Freud, “Remembering, Repeating, and Working Through” (1914) (VII)
Freud compresses a full third of the subject-matter promised by the essay’s title into its final two paragraphs. As though acknowledging this disproportion between his treatments of “remembering,” “repeating,” and “working through,” Freud writes: "I might break off at this point but for the title of this paper, which obliges me to discuss a further point in analytic technique” (155). Just over a page remains, and it is unclear whether he discharges this “obligation” so quickly because (a) there are no extensive clarifications to make regarding “working through” (compared, that is, to the novels figure of “repetition” as a form of “remembering”); or (b) it so exceeds the scope of the paper that it is best left for a separate exposition. I am prepared to accept either explanation.
Whatever his motivations, Freud’s few comments on working-through are rather narrowly related to a misconception among young analysts that leads them to unwarranted discouragement. I will take up these comments in a moment. Before doing so, however, I want to fill in some of the context for grasping them, both in this essay and beyond it.
Analysis, we will recall, had by its “third” phase become essentially resistance analysis. While the final “goal” remained undoing repressions and recovering (or “repairing”) memory, the path to this goal now led, not through hypnosis (phase one), or the direct interpretation of the repressed materials (phase two), but rather through the very obstacles blocking that path, namely, the resistances. The premise of this phase, it appears, is that any viable approach to these repressed materials — at least any approach that does the patient enduring good — must address the resistance holding the repressions in place.
Now, the forms assumed by resistance are potentially manifold. As we saw earlier, anything that interferes with the treatment can and should be suspected of serving resistance. In practice, however, Freud is preoccupied with two particular manifestations of resistance — transference and repetition — which frequently enough coincide.
Here we might remind ourselves of something regarding Freud’s use of this concept — in light, especially, of its “post-history.” For in analytic and non-analytic thinking after Freud, the object of “resistance” has been expanded to embrace — to take several prominent examples — the patient’s reluctance to
accept the analyst’s conjectures or ambitions for the treatment; or
become emotionally attached to the analyst; or even to
change in the direction of improved mental health
Arguably these conceptual developments are implicitly contained in Freud’s writings, even here. Nonetheless, we ought to keep in mind that, as Freud employs the term (in this piece and elsewhere), “resistance” pertains quite narrowly to a specific object: the patient’s compliance or non-compliance with the activity of free association. The patient evinces no resistance, strictly speaking, so long as he or she obeys the injunction to say whatever comes to mind, without exception. Even a transference that is immediately exhibited in treatment does not qualify as “resistance” until it impedes this obedience. (Presumably the same applies to any other “repetitions” in treatment that do not interfere with or divert from this rule.) Conversely, any piece of behavior that does violate this fundamental rule is interpretable, by definition, as resistance.
Let us return now to Freud’s concluding comments. These relate, again, to a misconception, and a resulting discouragement, among inexperienced analysts:
“The first step in overcoming the resistances is made, as we know, by the analyst's uncovering the resistance, which is never recognized by the patient, and acquainting him with it. Now it seems that beginners in analytic practice are inclined to look on this introductory step as constituting the whole of their work.” (155)

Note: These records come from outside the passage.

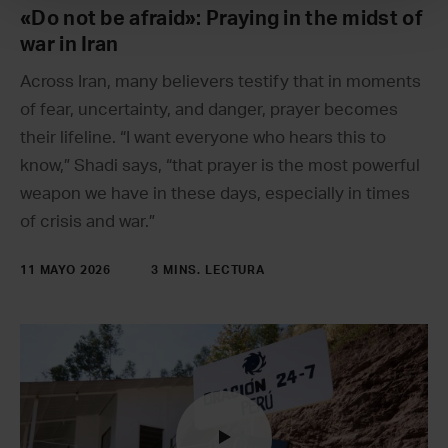
«Do not be afraid»: Praying in the midst of
war in Iran
Across Iran, many believers testify that in moments
of fear, uncertainty, and danger, prayer becomes
their lifeline. “I want everyone who hears this to
know,” Shadi says, “that prayer is the most powerful
weapon we have in these days, especially in times
of crisis and war.”
11 MAYO 2026
3 MINS. LECTURA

On the basis of this mistaken expectation, analysts “complain” that they have “pointed out his resistance to the patient and that nevertheless no change had set in” — that, “indeed, resistance had become all the stronger” (155). As Freud emphasizes, though, “identification” of the resistances is merely an “introductory step,” and in fact “giving the resistance a name could not result in its immediate cessation” (155). Simply alerting a patient to a resistance will not dissolve it. One may say to a patient, for example: “Your intense ‘transference’ feelings are unconscious forms of ‘resisting’ the fundamental rule.” But one must not expect those feelings to then dissolve at a stroke. On the contrary, one may expect that resistance “to become all the stronger.” This is the context in which Freud introduces the third and final concept in the essay’s title:
“One must allow the patient time to become more conversant with this resistance with which he has now become acquainted, to work through it, to overcome it, by continuing, in defiance of it, the analytic work according to the fundamental rule of analysis.” (155)
We have seen that all elements that conspire to stanch the patient’s free associative flow, that prevent him or her from saying everything that comes to mind, should fall under suspicion of “resistance” — preeminently transference and repetition. Freud now tells us that “working through” this resistance finally consists in the patient “continuing, in defiance of it, the analytic work according to the fundamental rule of analysis.”
We will note how suggestive this language of “defiance” is, since in many cases it is a perfect synonym for its present “object.” To defy something is precisely to resist it. Hence we may paraphrase Freud’s position in the following way: “working-through” centrally involves resisting resistance. By adhering to the fundamental rule, the patient (consciously) “resists” all the (unconscious) obstacles to that rule, viz. the “resistances.”